FOIA Update: Significant New Decisions
Vol. X, No. 1
1989
Significant New Decisions
Hopkinson v. Shillinger, No. 86-2571 (10th Cir. Jan. 23, 1989).
The Tenth Circuit Court of Appeals has ruled that the FBI properly withheld its entire file on a convicted multiple murderer, consisting of requests by a state law enforcement agency for FBI laboratory and fingerprint examinations of physical evidence together with the results of those examinations, pursuant to Exemption 7(D). It held that the lack of a federal investigation into the murders posed no obstacle to meeting Exemption 7's "law enforcement purposes" threshold requirement, given the FBI's authority to render technical and scientific assistance to all law enforcement agencies and the need for cooperation and information-sharing between those law enforcement agencies and the FBI. Noting that the 1986 FOIA amendments explicitly established that state and local law enforcement authorities can qualify as "confidential sources" under Exemption 7(D), the Tenth Circuit extended its recognition of the "inherently implicit" confidential nature of FBI interviews in criminal investigations to situations in which such agencies seek the FBI's technical assistance.
Forman v. Chapoton, Civil No. 88-1151-R (W.D. Okla. Dec. 12, 1988).
Finding that books of materials distributed to individual Treasury Department officials who attended a privately sponsored tax seminar were not "used by the agency for agency business," District Court Judge David L. Russell ruled that those materials are "private or personal records" not subject to the FOIA. Each book contained administrative information about the seminar, together with scholarly articles dealing with the law of federal taxation. They never were integrated into the agency's files because the seminar attendees maintained them in their homes or in their offices with other personal reference materials and were free to retain or dispose of them at their own discretion. Even though some attendees may have "rel[ied] upon the documents in support of agency business," Judge Russell held that such use for "personal reference" purposes does not "by itself convert these documents into agency records." The requester has appealed.
Washington Post Co. v. Department of Justice, 863 F.2d 96 (D.C. Cir. 1988).
In an unusual, piecemeal decision, the D.C. Circuit Court of Appeals has reversed, remanded and reserved judgment on various aspects of a FOIA case involving a self-evaluative report prepared by Eli Lilly & Co. regarding its drug Oraflex. The D.C. Circuit flatly rejected the position that the report's disclosure was prohibited by Rule 6(e) of the Federal Rules of Criminal Procedure, declaring that under the standards of its decision in Senate of Puerto Rico v. Department of Justice, 823 F.2d 574, 582-84 (D.C. Cir. 1987), the report was "extrinsic" to the grand jury process. Remanding for further factual findings on the case's rare Exemption 7(B) claim, it established a standard for such withholding: "(1) that a trial or adjudication is pending or truly imminent; and (2) that it is more probable than not that disclosure of the material sought would seriously interfere with the fairness of those proceedings." Pending further adjudication of the Exemption 7(B) issue, the D.C. Circuit chose to reserve judgment on the two independent Exemption 4 grounds also involved -- that the report constitutes confidential commercial information and that it is protected by the critical self-evaluative privilege. It also rebuffed Eli Lilly's Exemption 7(C) claim.

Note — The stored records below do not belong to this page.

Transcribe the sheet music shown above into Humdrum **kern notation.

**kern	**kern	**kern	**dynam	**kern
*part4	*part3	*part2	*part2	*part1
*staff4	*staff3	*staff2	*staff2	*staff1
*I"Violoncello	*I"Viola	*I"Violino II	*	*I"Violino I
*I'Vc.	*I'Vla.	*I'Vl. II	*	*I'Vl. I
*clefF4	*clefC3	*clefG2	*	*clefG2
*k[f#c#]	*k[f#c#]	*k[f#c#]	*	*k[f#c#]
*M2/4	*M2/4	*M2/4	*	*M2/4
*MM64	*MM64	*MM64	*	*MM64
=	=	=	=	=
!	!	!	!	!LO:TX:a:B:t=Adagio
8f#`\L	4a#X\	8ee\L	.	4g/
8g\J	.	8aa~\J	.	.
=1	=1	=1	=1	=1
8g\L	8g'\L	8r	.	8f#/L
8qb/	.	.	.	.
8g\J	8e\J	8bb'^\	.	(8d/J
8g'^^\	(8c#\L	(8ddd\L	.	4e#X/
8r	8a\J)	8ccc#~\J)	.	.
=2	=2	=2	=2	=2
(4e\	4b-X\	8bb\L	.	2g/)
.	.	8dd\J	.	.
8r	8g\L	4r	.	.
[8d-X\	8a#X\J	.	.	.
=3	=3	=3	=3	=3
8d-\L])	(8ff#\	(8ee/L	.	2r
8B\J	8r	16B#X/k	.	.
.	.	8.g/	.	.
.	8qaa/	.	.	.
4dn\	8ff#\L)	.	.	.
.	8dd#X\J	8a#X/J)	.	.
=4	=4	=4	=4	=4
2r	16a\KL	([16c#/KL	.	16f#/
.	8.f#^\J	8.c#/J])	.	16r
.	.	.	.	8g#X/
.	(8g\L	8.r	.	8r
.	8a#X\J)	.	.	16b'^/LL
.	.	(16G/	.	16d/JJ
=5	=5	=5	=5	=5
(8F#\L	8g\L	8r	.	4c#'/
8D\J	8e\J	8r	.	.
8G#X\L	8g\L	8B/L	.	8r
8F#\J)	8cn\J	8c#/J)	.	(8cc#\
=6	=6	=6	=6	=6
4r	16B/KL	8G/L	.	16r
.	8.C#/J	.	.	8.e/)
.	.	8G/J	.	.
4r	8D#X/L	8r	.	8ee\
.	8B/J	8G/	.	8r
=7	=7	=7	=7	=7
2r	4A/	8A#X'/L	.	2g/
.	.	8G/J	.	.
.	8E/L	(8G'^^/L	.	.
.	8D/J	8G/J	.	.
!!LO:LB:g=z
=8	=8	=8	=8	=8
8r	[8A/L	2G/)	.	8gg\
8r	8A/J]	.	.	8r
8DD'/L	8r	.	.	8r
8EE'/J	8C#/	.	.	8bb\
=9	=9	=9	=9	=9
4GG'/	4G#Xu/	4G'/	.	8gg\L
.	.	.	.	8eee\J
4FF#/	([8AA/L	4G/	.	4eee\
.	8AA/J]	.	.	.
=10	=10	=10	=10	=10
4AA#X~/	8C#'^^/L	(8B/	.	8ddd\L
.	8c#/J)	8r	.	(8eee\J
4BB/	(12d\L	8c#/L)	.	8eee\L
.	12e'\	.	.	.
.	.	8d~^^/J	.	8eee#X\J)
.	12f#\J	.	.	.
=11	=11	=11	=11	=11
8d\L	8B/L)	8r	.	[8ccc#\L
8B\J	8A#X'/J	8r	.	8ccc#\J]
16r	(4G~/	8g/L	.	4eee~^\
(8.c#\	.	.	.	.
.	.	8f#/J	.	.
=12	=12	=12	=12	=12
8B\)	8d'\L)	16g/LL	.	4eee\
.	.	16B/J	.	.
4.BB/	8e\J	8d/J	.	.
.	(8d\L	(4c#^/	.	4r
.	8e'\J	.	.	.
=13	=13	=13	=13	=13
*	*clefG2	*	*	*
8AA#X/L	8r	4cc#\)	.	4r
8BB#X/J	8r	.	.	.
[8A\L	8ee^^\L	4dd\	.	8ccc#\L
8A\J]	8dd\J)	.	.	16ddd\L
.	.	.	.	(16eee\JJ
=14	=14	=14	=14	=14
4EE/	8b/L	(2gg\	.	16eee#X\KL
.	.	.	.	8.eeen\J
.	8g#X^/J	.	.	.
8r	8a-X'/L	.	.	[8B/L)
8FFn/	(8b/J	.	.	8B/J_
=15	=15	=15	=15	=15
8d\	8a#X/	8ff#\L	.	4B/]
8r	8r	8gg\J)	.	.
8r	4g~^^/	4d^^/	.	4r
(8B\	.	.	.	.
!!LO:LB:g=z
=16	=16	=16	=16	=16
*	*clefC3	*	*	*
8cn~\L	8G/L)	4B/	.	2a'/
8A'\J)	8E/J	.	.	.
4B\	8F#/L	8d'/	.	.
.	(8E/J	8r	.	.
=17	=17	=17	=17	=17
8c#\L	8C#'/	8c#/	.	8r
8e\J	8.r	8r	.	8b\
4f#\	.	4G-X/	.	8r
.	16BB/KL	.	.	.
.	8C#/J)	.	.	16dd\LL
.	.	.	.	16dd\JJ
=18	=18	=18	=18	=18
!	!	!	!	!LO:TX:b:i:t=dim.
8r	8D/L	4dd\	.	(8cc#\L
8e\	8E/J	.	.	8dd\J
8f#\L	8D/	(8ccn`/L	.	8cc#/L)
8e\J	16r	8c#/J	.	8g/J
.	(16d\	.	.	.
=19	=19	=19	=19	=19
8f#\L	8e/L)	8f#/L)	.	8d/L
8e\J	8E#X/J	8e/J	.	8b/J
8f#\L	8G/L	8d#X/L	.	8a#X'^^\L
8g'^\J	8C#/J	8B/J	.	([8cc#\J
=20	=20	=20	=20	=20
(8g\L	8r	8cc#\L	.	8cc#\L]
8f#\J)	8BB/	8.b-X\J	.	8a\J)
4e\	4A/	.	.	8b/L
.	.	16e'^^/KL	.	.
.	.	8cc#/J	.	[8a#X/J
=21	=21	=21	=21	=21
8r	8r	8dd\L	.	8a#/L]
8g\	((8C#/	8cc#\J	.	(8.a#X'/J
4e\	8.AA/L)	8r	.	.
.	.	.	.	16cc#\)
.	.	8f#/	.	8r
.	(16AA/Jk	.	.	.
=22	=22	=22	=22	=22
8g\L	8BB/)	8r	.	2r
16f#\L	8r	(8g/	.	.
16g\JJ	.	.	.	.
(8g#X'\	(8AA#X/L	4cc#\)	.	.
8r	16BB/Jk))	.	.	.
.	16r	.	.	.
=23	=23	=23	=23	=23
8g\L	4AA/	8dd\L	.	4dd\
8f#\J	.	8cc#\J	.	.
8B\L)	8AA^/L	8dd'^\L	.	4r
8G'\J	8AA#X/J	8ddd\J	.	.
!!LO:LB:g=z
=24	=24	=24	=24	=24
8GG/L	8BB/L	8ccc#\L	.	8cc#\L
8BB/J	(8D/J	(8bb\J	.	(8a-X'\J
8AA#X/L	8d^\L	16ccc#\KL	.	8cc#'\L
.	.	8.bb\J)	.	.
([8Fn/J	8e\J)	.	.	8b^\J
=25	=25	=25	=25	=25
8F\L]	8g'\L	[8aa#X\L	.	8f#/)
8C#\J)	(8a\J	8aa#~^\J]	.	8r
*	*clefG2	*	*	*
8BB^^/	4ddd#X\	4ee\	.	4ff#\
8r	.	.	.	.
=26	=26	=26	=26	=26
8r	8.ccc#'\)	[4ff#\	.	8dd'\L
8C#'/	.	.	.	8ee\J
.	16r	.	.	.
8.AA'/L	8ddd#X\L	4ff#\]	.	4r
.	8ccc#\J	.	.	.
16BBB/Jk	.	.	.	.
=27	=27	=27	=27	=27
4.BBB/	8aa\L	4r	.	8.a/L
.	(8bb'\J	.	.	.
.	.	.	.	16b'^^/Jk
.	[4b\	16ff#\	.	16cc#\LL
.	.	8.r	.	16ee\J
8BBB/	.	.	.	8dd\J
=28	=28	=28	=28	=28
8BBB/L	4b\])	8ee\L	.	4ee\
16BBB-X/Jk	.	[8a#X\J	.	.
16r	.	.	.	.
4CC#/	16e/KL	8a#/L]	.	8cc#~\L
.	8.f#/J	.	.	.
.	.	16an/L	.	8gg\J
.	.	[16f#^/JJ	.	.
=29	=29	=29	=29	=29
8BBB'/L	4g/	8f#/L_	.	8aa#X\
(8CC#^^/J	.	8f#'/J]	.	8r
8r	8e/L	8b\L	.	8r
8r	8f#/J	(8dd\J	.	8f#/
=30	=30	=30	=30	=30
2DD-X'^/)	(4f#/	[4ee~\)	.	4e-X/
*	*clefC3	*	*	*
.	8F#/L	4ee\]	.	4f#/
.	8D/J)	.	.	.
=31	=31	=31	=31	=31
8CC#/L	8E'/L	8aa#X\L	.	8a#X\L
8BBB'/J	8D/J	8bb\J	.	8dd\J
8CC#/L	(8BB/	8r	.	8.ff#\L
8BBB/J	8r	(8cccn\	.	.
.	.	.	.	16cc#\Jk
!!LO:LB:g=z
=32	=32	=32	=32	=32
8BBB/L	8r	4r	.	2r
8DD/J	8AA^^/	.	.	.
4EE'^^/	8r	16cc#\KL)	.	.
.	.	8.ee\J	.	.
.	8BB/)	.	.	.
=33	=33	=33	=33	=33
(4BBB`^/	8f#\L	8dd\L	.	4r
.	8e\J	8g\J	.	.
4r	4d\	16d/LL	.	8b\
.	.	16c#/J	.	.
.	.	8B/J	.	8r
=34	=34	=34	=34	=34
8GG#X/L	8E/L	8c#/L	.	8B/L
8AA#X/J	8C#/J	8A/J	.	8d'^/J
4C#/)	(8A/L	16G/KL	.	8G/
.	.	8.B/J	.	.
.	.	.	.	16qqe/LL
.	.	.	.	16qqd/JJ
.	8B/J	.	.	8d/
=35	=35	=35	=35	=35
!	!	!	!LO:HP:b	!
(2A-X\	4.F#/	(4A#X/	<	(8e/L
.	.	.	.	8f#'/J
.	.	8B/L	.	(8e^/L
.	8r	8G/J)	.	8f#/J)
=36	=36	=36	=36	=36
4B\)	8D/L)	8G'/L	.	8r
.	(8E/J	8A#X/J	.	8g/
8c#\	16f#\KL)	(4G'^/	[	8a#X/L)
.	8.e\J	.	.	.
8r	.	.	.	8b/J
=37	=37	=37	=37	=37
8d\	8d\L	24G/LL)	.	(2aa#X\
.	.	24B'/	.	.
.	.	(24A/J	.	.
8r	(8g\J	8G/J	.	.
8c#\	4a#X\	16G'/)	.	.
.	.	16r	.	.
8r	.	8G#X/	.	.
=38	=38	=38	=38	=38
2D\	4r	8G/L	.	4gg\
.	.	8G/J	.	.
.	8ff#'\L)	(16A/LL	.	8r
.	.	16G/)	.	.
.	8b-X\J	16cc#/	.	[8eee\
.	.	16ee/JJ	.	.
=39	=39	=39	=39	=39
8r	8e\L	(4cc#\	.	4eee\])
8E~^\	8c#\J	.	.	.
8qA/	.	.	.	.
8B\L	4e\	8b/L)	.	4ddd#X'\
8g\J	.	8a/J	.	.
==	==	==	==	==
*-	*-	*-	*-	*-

Washington Post Co. v. HHS, No. 88-5094 (D.C. Cir. Jan. 6, 1989).
In another chapter of a nearly decade-long suit concerning financial disclosure forms filled out by consultants to the National Cancer Institute, the D.C. Circuit Court of Appeals for the third time remanded the case for further district court proceedings. The district court had most recently ruled that disclosure would impair HHS's ability to obtain "full and accurate information" from future consultants, who might narrowly construe the form's reporting requirements if they learned it would be publicly disclosed. Although HHS had submitted detailed affidavits supporting this conclusion, the D.C. Circuit dwelled on the fact that The Washington Post had "vigorously contested" the agency's position with its own affidavits, thus creating a "factual dispute" which, it said, precluded summary judgment. Even though a finding of impairment under Exemption 4 necessarily involves a "predictive" harm that is inherently speculative, the D.C. Circuit declared that the adjudication of even that type of issue requires some form of evidentiary proceeding. It also seemingly engrafted an entirely new requirement onto Exemption 4, by directing the district court to conduct a "rough balancing of the extent of impairment and the importance of the information against the public interest in disclosure."